No. 3: Build a secure foundation

Shalvey advises thinking about telework security in terms of what he called control points: physical locations, applications and data, and services such as contact centers.

The ongoing need for security ties in with the need for comprehensive capabilities available at a given employee’s telework location. For instance, agencies will need to think through things like the potential for local data storage on employee devices and, in the case of contact centers, the management of sensitive information. Avaya technology can ensure Federal Risk and Authorization Management, or FedRAMP, controls are in place locally at the moderate level for civilian agencies and at impact Level 5 for Defense Department applications.

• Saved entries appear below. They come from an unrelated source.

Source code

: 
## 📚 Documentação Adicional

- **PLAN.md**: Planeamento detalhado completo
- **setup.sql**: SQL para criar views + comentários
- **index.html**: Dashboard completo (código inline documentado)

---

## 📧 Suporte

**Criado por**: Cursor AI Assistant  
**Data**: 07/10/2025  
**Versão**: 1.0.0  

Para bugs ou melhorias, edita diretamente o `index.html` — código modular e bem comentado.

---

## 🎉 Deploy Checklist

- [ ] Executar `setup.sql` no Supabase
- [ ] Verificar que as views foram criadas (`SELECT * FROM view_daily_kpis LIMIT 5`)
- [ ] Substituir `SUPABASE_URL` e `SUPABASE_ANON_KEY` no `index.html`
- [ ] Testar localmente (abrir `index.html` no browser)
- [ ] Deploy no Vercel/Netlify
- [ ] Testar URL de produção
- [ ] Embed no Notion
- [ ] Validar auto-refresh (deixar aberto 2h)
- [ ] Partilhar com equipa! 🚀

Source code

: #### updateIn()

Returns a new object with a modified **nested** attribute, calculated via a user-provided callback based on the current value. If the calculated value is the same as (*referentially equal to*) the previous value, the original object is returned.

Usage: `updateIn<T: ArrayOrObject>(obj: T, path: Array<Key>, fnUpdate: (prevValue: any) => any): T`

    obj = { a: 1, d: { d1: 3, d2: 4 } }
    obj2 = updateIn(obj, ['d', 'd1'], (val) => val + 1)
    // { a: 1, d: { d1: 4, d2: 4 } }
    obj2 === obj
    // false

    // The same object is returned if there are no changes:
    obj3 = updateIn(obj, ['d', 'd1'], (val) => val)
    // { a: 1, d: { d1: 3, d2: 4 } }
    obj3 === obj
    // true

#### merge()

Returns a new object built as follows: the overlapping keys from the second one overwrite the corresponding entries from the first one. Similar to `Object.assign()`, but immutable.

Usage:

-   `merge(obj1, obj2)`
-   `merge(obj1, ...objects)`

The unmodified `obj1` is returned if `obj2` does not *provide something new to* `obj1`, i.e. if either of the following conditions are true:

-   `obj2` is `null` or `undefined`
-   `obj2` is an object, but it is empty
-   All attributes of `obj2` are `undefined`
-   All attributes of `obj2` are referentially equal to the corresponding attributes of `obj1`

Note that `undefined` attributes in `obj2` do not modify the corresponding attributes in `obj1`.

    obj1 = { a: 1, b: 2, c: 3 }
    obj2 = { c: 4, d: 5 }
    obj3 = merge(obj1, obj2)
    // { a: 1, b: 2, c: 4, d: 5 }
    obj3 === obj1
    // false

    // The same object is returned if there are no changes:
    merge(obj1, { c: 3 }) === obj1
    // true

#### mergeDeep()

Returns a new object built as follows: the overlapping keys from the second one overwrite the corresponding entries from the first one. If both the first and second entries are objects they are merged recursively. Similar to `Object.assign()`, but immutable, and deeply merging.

All users will need to have those capabilities and controls in place so that they can work as they would in an office environment at home — “all of that data is cared for and is secure,” Shalvey said.

Services coming from the cloud with FedRAMP certification enable what he called a “composable architecture.” Composable “means being able to leverage best of breed partners to be able to provide additional capabilities,” Shalvey said. Agencies then will be able to assemble services from multiple sources to create mission-specific or situation-specific application sets, he explained.

In the contact center context, examples of additional capabilities might include automated agents for routine calls, speech recognition and automated chatbots. To support such needs, Avaya incorporates third-party services into its environment using application programming interfaces.

He noted that Avaya also partners with the nine principal prime contractors on the General Services Administration’s Enterprise Infrastructure Services contract. The mandatory EIS contract is aimed at getting all agencies onto the most capable and secure unified communication services over the next several years.